** Problem to solve **
Reproduce every one of the entries below word for word, keeping each line unchanged and in the same order.

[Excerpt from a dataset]
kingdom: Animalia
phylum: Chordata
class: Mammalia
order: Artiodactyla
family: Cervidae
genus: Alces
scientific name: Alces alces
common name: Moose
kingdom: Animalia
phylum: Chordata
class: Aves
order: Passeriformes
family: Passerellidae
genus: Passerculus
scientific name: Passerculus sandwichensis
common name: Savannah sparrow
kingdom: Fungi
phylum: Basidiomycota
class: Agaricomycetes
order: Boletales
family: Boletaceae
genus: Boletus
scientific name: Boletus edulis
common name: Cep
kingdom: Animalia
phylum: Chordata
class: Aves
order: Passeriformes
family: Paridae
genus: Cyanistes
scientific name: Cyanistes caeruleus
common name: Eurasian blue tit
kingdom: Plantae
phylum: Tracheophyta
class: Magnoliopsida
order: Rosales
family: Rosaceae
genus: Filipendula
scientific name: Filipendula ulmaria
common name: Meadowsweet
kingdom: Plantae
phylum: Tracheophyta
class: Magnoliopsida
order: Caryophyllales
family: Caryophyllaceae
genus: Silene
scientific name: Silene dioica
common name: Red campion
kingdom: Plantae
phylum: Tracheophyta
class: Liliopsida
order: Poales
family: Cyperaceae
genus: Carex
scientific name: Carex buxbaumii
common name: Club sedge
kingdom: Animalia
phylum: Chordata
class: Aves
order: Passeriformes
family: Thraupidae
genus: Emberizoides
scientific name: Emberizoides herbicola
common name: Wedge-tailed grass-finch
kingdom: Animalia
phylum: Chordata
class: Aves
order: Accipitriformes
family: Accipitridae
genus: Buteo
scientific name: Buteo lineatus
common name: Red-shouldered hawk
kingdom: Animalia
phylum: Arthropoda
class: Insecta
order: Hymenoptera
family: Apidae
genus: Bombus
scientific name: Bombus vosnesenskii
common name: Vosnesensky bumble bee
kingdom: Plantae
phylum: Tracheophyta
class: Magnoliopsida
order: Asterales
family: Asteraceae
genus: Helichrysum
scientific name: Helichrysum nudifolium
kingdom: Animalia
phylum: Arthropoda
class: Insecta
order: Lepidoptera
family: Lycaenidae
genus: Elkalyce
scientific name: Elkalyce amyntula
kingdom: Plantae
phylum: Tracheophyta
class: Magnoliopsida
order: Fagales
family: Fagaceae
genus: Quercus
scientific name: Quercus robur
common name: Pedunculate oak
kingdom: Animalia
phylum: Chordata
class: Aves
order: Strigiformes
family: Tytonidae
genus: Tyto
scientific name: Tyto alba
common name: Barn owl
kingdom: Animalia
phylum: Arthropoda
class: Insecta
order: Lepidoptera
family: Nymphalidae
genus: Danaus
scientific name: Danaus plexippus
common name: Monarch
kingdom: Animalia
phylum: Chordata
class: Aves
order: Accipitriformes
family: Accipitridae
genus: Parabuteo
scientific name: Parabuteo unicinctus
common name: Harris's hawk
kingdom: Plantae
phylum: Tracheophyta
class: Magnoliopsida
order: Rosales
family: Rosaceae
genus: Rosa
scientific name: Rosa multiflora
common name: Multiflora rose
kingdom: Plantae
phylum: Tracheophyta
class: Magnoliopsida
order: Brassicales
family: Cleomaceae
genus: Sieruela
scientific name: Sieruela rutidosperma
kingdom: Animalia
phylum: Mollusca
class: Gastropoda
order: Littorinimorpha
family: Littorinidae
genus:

** Solution to this exercise **
kingdom: Animalia
phylum: Chordata
class: Mammalia
order: Artiodactyla
family: Cervidae
genus: Alces
scientific name: Alces alces
common name: Moose
kingdom: Animalia
phylum: Chordata
class: Aves
order: Passeriformes
family: Passerellidae
genus: Passerculus
scientific name: Passerculus sandwichensis
common name: Savannah sparrow
kingdom: Fungi
phylum: Basidiomycota
class: Agaricomycetes
order: Boletales
family: Boletaceae
genus: Boletus
scientific name: Boletus edulis
common name: Cep
kingdom: Animalia
phylum: Chordata
class: Aves
order: Passeriformes
family: Paridae
genus: Cyanistes
scientific name: Cyanistes caeruleus
common name: Eurasian blue tit
kingdom: Plantae
phylum: Tracheophyta
class: Magnoliopsida
order: Rosales
family: Rosaceae
genus: Filipendula
scientific name: Filipendula ulmaria
common name: Meadowsweet
kingdom: Plantae
phylum: Tracheophyta
class: Magnoliopsida
order: Caryophyllales
family: Caryophyllaceae
genus: Silene
scientific name: Silene dioica
common name: Red campion
kingdom: Plantae
phylum: Tracheophyta
class: Liliopsida
order: Poales
family: Cyperaceae
genus: Carex
scientific name: Carex buxbaumii
common name: Club sedge
kingdom: Animalia
phylum: Chordata
class: Aves
order: Passeriformes
family: Thraupidae
genus: Emberizoides
scientific name: Emberizoides herbicola
common name: Wedge-tailed grass-finch
kingdom: Animalia
phylum: Chordata
class: Aves
order: Accipitriformes
family: Accipitridae
genus: Buteo
scientific name: Buteo lineatus
common name: Red-shouldered hawk
kingdom: Animalia
phylum: Arthropoda
class: Insecta
order: Hymenoptera
family: Apidae
genus: Bombus
scientific name: Bombus vosnesenskii
common name: Vosnesensky bumble bee
kingdom: Plantae
phylum: Tracheophyta
class: Magnoliopsida
order: Asterales
family: Asteraceae
genus: Helichrysum
scientific name: Helichrysum nudifolium
kingdom: Animalia
phylum: Arthropoda
class: Insecta
order: Lepidoptera
family: Lycaenidae
genus: Elkalyce
scientific name: Elkalyce amyntula
kingdom: Plantae
phylum: Tracheophyta
class: Magnoliopsida
order: Fagales
family: Fagaceae
genus: Quercus
scientific name: Quercus robur
common name: Pedunculate oak
kingdom: Animalia
phylum: Chordata
class: Aves
order: Strigiformes
family: Tytonidae
genus: Tyto
scientific name: Tyto alba
common name: Barn owl
kingdom: Animalia
phylum: Arthropoda
class: Insecta
order: Lepidoptera
family: Nymphalidae
genus: Danaus
scientific name: Danaus plexippus
common name: Monarch
kingdom: Animalia
phylum: Chordata
class: Aves
order: Accipitriformes
family: Accipitridae
genus: Parabuteo
scientific name: Parabuteo unicinctus
common name: Harris's hawk
kingdom: Plantae
phylum: Tracheophyta
class: Magnoliopsida
order: Rosales
family: Rosaceae
genus: Rosa
scientific name: Rosa multiflora
common name: Multiflora rose
kingdom: Plantae
phylum: Tracheophyta
class: Magnoliopsida
order: Brassicales
family: Cleomaceae
genus: Sieruela
scientific name: Sieruela rutidosperma
kingdom: Animalia
phylum: Mollusca
class: Gastropoda
order: Littorinimorpha
family: Littorinidae
genus:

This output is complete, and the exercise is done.